Dr. Talia Varley holds a Master of Public Health from Harvard University and MD from McMaster University. She is the physician lead for Advisory Services at Cleveland Clinic Canada, a medical centre where physicians, wellness experts and management consultants help organizations improve employee health and manage organizational risk.
As doctors and business advisers, we are seeing more academic and real-life evidence that office models – whether remote, hybrid or in-person – correlate with employees’ cognitive health, a key component of overall brain health that describes the ability to clearly think, learn, problem-solve and remember. All are essential components of performing everyday workplace activities.
Although hybrid, remote and ‘telecommuting’ work arrangements have been studied for decades, the widespread acceptance and implementation of remote work since the beginning of the pandemic has turbocharged research in this area and added to our knowledge base.

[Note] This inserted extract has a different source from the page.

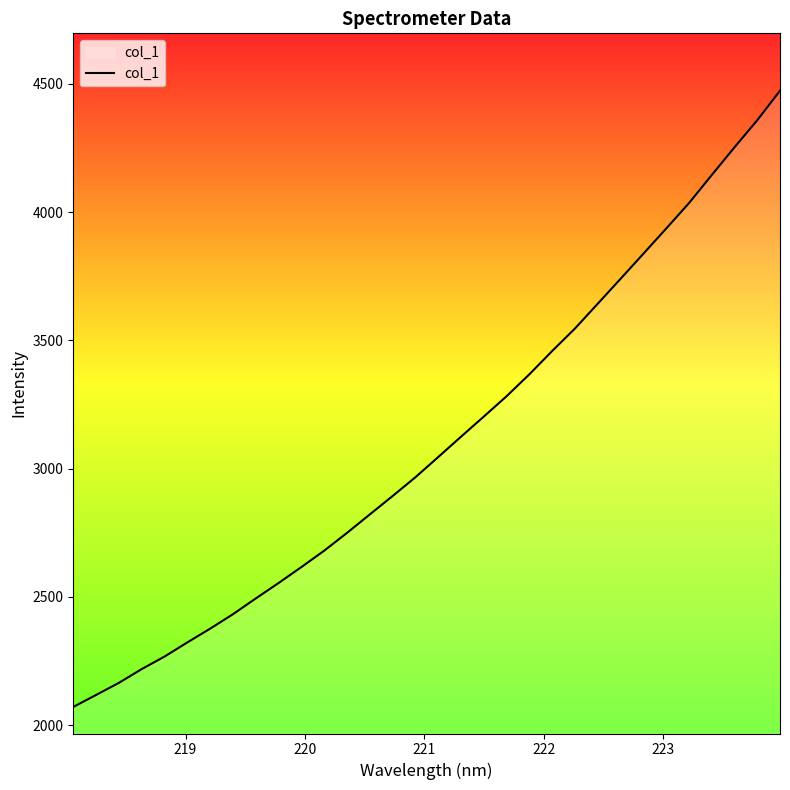

What is the minimum value shown in the chart?

2071.0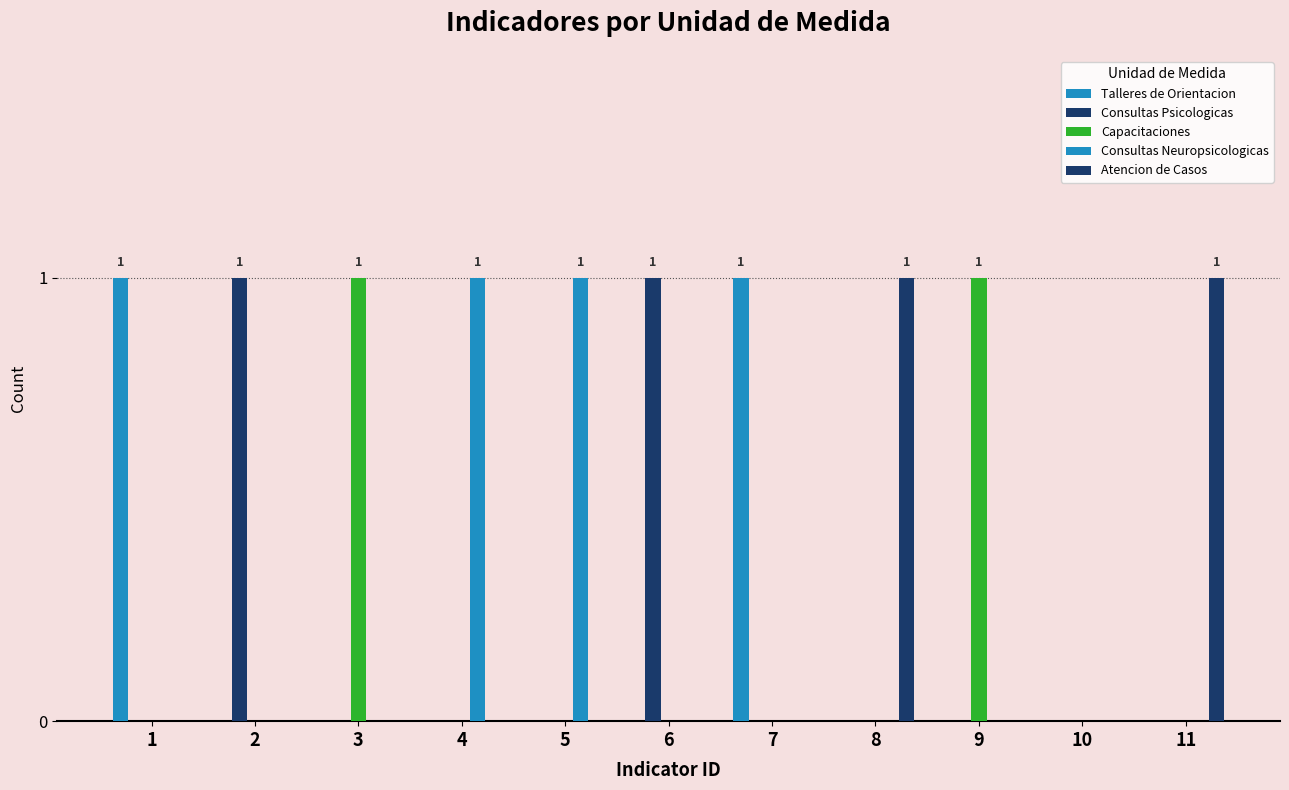

Count the number of data series in this chart.

5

Today, there is a growing body of research that, when stitched together, is cause for concern. For companies that want to maintain strong hybrid and remote work options, these studies raise issues that should be addressed to help maintain team engagement and employees’ cognitive health.
Prior to the pandemic, researchers concluded that the loneliness and isolation that can accompany remote work can have a detrimental effect on cognitive health in the long-term. In 2020, a Microsoft study found that remote collaboration is more mentally challenging than in-person collaboration. Specifically, brainwave patterns associated with stress and overwork – which can both lead to cognitive decline – were significantly higher when collaborating remotely rather than in person.
Additionally, fully remote and hybrid work have shown association with increased likelihood of symptoms for anxiety and depression compared to in-person work. And the video calls, text messages, social media and other communication tools that should logically alleviate loneliness and enhance collaboration can actually cause exhaustion and stress, which have been associated with reduced creativity and depression. Depression can further change our ability to think, and impair attention, memory, information processing and decision-making skills.
There’s more. Last year, Dutch researchers found a statistically significant decrease in cognitive performance when a chess player competes online versus offline, face-to-face. A Memorial University study, based on a preliminary review of data, revealed individuals experienced a meaningful memory deficit and recalled fewer instructional details when receiving information provided through a telehealth system compared to the same information provided in person.
Meanwhile, McKinsey & Co. released a 25,000-person survey last summer that revealed fully remote and hybrid workers suffered considerably more physical and mental health issues, which can impact cognitive health.
While certain recent research paints hybrid and remote work more positively, citing benefits such as better life balance and improved well-being, the overall data that I see still slants negative for cognitive health as a whole.
This is all happening at a time when deeper cognitive skills and more innovation, creativity and problem-solving are expected to play a proportionately larger role in performing white-collar jobs. In my role advising Canadian corporations, I hear C-suite concerns around the potential impact of remote work on employee anxiety, isolation, burnout and – in tandem – cognitive health.
These concerns are not misplaced: We know cognitive engagement is often enhanced in in-person environments that host teams on-site, but still offer places for individual work and uninterrupted thinking.
So how can companies support their remote workers and maintain cognitive health for remote and hybrid workers? It starts with the basics: regular breaks, physical activity and positive stimulating ‘mind games’ such as hobbies and crosswords. It also includes healthier and more active lifestyle decisions, strong social connections and better sleep habits. Moving is critical to maintaining cognitive health.
Research from Harvard University shows that moderate walking of just 20–30 minutes a day can slow cognitive decline, boost memory and thinking, and is even associated with reduced risk of depression and anxiety. It is imperative that companies pro-actively offer mental and physical health care supports that lead to better cognitive health, are tailored to remote and hybrid settings and ensure employees know these services are available.
In addition, support can include a temporary or gradual return to the workplace, where employees can both see and feel benefits such as greater purpose and more opportunity to experience cognitive ‘wins’ (for example, creative in-person working sessions, productivity increases and enhanced mood linked to better performance).
It is important to note that some cognitive health gains are also likely to evolve over time as workers adapt to new models. The chess study mentioned earlier noted that the cognitive performance gap of remote versus in-person players decreased over time, suggesting that some adaptation to a newly remote work setting is likely.
All that said, it’s important to recognize a few key realities. One, not all employees’ cognitive health and related skillsets will be affected to the same degree by remote or hybrid work. Two, in-person work also comes with its own stresses and anxieties. And three, just showing up at the office may not lead to cognitive benefits. The act of going into the office is not of singular paramount importance – it’s the social interactions and workplace connections available there.
Finally, there remain many good reasons to offer remote work to employees. For the right roles and the right people, remote and hybrid work provides the flexibility that many employees require while maintaining their productivity.
It will take time for research to more conclusively determine if remote and hybrid work does affect the cognitive health of employees long-term, and, if so, how and how much. But based on what we have learned, it makes sense for progressive companies to take actions today that assume cognitive health impacts are likely.